Ruby-binlog based MySQL replication listener

jenseng · on Dec 1, 2012

This looks promising. The MySQL -> Postgres replication possibilities are particularly interesting for people looking to switch over a huge database with (almost) zero downtime.

At Instructure we essentially did this last year when we made the switch. We loaded in the initial dataset using pygmy (https://github.com/instructure/pygmy ... basically a wrapper around COPY and friends) and then used a kodama-like script to keep it in sync until we pulled the trigger. We haven't open sourced the replicator yet, as it's a shameful hack ... we were doing statement-based replication, which makes query translation super brittle (yay regexes!) if you do much beyond basic ORM stuff, due to differences between the two dbs.

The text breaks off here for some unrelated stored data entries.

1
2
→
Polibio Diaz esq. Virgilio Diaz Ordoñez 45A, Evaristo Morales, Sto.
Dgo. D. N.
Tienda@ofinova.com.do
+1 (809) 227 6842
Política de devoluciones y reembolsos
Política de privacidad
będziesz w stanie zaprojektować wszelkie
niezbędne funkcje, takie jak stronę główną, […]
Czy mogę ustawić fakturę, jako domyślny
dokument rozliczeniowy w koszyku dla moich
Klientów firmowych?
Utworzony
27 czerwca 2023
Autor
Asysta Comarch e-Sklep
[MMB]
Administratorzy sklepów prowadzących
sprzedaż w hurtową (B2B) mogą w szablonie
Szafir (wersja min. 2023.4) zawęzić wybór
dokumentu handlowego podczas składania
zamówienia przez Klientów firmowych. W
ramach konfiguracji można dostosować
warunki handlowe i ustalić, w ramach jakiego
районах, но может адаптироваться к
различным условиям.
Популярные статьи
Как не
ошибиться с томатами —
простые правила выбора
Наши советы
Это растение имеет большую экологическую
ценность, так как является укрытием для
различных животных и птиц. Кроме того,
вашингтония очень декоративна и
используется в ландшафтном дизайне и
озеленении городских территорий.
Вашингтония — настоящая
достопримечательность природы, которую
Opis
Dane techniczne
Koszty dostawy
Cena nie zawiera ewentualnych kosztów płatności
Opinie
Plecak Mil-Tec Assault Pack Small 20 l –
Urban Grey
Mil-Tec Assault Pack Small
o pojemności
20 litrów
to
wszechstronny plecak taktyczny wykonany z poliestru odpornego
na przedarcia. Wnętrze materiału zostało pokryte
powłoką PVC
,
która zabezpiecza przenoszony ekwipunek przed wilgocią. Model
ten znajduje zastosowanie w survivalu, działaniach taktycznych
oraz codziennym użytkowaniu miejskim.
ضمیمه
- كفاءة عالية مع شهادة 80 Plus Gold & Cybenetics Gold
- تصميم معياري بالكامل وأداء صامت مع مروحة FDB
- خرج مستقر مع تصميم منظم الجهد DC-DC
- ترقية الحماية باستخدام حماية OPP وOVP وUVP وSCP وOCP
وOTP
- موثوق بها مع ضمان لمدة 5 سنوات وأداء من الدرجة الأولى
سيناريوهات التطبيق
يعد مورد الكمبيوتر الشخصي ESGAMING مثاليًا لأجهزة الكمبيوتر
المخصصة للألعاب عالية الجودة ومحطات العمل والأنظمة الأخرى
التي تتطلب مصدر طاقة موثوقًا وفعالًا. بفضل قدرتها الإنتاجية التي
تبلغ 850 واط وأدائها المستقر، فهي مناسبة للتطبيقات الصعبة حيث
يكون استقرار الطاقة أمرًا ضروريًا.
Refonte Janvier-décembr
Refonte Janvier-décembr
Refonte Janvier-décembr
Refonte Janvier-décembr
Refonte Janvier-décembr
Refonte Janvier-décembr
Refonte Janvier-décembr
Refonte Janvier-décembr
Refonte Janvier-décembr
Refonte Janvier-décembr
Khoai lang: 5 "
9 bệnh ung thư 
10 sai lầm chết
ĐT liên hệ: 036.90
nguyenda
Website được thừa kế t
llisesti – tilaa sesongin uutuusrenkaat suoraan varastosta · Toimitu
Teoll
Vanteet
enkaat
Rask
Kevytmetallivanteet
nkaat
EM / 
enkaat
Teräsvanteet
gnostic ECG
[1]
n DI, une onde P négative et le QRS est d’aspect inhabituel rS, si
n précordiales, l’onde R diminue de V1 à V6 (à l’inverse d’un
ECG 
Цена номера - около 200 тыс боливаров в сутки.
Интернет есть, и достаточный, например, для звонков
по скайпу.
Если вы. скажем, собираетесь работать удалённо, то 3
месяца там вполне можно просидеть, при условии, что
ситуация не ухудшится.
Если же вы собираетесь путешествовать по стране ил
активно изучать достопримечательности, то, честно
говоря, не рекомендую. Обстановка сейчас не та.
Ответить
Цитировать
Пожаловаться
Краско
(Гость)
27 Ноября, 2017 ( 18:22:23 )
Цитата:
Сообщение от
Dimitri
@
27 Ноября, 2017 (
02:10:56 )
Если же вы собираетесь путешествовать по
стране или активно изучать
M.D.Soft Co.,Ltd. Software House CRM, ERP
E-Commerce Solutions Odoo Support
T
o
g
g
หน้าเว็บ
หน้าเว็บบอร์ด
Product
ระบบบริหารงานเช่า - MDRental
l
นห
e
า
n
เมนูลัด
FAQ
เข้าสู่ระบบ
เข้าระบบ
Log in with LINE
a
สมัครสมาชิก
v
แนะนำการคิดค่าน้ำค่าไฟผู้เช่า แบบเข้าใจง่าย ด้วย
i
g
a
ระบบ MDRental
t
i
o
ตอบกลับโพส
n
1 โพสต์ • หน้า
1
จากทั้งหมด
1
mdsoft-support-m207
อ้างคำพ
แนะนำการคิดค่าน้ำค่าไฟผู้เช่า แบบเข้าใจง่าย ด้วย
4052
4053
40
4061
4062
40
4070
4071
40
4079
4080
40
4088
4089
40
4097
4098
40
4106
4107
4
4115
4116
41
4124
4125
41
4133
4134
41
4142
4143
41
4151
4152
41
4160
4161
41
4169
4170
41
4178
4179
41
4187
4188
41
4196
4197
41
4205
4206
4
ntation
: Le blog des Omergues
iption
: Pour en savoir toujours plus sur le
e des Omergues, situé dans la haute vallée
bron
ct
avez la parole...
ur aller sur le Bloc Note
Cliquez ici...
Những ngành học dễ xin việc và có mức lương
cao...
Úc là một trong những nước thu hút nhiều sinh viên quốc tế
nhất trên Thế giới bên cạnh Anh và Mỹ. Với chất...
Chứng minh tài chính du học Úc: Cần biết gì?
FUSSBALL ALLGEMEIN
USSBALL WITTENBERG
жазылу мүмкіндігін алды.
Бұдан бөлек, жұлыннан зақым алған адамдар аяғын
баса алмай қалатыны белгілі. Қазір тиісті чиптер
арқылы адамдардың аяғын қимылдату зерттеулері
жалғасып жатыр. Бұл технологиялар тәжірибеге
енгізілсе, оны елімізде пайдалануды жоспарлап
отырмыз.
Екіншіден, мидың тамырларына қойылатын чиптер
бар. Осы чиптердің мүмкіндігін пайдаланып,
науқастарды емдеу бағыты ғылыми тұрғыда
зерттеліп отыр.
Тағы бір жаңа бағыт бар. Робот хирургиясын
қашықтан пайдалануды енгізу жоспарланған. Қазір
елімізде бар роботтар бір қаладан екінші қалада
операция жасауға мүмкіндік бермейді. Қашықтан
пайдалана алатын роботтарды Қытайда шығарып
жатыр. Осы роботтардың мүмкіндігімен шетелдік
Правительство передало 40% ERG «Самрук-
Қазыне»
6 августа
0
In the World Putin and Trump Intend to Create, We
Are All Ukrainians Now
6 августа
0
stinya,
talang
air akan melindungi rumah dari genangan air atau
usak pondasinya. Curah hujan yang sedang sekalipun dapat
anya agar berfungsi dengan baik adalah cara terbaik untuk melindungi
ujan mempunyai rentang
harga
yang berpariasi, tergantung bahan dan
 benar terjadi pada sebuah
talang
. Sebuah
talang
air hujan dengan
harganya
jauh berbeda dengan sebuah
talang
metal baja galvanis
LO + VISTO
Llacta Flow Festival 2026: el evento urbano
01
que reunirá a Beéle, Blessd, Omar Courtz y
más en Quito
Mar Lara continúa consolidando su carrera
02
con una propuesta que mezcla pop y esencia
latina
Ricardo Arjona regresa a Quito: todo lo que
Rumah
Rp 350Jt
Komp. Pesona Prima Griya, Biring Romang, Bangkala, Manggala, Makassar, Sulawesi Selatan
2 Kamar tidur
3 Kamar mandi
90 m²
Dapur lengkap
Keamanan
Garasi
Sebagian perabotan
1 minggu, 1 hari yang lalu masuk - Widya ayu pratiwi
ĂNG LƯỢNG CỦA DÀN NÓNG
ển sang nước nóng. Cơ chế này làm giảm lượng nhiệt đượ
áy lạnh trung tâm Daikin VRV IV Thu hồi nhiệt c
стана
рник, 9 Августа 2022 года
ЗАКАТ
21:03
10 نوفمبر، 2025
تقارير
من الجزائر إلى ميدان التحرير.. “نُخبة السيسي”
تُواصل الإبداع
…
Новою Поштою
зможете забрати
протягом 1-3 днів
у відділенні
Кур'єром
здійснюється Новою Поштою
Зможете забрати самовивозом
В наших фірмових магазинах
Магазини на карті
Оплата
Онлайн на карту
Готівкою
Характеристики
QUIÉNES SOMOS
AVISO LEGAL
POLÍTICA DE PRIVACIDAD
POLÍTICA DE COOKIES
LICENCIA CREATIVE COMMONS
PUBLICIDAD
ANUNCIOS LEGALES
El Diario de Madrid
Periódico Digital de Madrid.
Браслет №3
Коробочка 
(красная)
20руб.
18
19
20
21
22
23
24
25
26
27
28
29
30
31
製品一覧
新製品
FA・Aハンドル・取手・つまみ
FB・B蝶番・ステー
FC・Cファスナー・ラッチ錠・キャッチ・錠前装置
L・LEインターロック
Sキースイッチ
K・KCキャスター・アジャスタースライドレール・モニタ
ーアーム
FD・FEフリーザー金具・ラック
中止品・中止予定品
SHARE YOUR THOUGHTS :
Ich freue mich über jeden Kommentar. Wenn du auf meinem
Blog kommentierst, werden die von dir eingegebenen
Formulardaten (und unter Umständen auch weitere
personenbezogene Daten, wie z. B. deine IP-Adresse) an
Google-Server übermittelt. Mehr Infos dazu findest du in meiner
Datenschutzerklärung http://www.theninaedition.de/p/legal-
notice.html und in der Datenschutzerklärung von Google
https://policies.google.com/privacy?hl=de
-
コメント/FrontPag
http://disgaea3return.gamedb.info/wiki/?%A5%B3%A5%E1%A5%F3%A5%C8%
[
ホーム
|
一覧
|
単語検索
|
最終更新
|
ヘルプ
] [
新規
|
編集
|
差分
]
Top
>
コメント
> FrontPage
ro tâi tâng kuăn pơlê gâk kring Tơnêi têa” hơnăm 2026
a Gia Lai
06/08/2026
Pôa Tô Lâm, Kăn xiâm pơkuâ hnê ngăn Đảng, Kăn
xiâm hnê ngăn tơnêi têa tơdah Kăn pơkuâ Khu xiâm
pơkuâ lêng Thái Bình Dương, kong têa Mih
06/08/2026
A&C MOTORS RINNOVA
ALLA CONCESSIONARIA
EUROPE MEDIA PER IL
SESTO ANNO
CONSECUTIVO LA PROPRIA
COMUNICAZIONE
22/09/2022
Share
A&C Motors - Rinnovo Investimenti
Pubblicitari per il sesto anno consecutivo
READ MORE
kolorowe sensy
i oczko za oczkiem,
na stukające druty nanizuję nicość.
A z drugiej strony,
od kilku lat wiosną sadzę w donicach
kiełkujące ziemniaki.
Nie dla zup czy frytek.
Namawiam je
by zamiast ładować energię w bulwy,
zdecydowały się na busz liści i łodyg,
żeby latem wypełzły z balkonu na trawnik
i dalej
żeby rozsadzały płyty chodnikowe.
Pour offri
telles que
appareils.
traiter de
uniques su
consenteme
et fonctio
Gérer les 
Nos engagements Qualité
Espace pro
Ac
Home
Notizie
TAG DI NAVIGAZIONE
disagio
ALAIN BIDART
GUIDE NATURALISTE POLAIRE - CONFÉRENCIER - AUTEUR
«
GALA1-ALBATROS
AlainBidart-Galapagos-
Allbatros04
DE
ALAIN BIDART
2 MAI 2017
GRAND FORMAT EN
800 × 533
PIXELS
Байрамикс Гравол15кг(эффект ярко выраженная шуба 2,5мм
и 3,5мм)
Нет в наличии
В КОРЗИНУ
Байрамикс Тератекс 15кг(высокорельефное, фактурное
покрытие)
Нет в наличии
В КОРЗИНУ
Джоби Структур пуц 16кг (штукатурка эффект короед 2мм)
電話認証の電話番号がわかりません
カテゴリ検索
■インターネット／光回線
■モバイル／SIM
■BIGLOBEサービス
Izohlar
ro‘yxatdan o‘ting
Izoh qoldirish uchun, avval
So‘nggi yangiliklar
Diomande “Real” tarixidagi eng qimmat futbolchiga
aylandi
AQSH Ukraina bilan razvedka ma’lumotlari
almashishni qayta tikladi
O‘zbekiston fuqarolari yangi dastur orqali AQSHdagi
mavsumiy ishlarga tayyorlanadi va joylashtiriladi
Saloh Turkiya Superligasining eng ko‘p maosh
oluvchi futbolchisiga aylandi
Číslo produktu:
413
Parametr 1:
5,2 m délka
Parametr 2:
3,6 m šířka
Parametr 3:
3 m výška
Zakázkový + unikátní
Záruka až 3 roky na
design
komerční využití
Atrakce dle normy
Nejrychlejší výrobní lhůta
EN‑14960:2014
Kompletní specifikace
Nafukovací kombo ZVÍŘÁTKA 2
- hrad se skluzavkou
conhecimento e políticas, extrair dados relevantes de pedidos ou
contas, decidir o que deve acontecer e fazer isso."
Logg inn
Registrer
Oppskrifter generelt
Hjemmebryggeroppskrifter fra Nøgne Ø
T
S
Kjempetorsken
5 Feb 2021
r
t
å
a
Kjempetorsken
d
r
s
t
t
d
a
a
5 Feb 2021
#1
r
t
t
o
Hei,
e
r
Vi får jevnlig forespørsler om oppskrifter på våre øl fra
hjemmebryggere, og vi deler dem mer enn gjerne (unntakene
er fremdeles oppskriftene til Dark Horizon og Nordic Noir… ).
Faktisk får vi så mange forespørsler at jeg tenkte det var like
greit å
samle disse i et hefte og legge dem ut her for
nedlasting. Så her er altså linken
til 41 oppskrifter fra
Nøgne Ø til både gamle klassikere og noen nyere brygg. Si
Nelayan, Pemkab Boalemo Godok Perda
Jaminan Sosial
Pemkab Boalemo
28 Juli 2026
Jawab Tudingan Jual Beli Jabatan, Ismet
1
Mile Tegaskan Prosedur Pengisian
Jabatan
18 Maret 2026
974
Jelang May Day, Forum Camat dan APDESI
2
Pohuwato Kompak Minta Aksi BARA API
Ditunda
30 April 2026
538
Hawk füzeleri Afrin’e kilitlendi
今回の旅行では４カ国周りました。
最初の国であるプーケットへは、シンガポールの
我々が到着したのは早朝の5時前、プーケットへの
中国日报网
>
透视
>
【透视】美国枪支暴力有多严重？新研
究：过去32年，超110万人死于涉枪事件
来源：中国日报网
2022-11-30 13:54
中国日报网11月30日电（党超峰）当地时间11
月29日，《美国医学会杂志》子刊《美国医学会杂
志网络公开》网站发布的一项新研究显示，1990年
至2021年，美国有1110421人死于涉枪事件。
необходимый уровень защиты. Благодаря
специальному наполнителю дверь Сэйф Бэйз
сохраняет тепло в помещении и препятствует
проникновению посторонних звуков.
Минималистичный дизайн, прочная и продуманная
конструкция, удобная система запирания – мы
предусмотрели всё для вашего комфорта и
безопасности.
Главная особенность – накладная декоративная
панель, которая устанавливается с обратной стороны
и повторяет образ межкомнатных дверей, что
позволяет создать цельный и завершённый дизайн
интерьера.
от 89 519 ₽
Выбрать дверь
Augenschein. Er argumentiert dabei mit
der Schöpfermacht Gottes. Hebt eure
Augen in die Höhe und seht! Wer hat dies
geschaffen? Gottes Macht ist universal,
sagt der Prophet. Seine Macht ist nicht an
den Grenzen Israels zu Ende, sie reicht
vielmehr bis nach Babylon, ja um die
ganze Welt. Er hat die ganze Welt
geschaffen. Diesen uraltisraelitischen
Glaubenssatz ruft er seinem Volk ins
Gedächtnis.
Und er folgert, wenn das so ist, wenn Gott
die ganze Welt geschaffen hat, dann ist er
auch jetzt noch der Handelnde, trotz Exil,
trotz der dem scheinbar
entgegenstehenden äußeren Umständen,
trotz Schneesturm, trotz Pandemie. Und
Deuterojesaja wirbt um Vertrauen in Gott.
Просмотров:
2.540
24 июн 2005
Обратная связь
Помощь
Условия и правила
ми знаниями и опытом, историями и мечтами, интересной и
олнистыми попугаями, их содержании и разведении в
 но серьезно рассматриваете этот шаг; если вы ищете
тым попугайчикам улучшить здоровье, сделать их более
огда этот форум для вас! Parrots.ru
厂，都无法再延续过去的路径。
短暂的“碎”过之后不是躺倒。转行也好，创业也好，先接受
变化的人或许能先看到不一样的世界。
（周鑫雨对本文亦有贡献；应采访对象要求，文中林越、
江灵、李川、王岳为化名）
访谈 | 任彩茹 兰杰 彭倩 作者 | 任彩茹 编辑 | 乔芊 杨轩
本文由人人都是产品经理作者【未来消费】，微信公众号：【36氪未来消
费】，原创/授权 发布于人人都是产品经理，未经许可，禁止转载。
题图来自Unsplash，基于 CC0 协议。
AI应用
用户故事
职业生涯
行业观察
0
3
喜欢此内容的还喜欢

No matter how you go about it, there are lots of little gotchas like updating your sequences, converting tinyints to booleans, etc. Should be interesting to see where this project goes, since MySQL -> Postgres is the current trend.

kppullin · on Dec 2, 2012

I'm curious as to what other factors drove the MySQL to Postgres conversion. Can you share any additional details (I assume it's not just because Postgres is the new hotness :] )?

jenseng · on Dec 2, 2012

There were several factors, but the two big categories were:

1. Familiarity. The original decision to use MySQL was arbitrary, and as the team grew, we just so happened to hire lots of postgres-philes.

2. Death by a million paper cuts. Locking/slowdowns as load increased. Useless EXPLAINs and naive query planning. Truncation (rather than rejection) of VARCHARSs and INTs that exceed length constraints. Having to rewrite queries in weird ways and/or use MySQL-specific syntax to work around performance issues. Lack of partial and expression indexes. No transactional DDL support.

Additionally, the stars aligned. We had a very large customer -- about as big as our other customers combined (up to that point) -- that wanted an on-premise Postgres install, so we added support for it. Eventually the customer opted to move it into our cloud. We didn't want to have to maintain multiple types of database clusters, so we just moved everything to Postgres.

noplay · on Dec 2, 2012

A similar work in progress project for Python: https://github.com/noplay/python-mysql-replication

It's fun to see we are working on similar project in the same time.

alfiejohn_ · on Dec 2, 2012

Here's the one that I wrote a while back in Perl that we use at Opera:

  https://github.com/alfie/MySQL--Replication

It's only statement based, but it is serving us well.

sonier · on Dec 2, 2012

This is great, would love to use it to keep MySQL and hive in sync. I will play around with this soon, thanks for the great gem!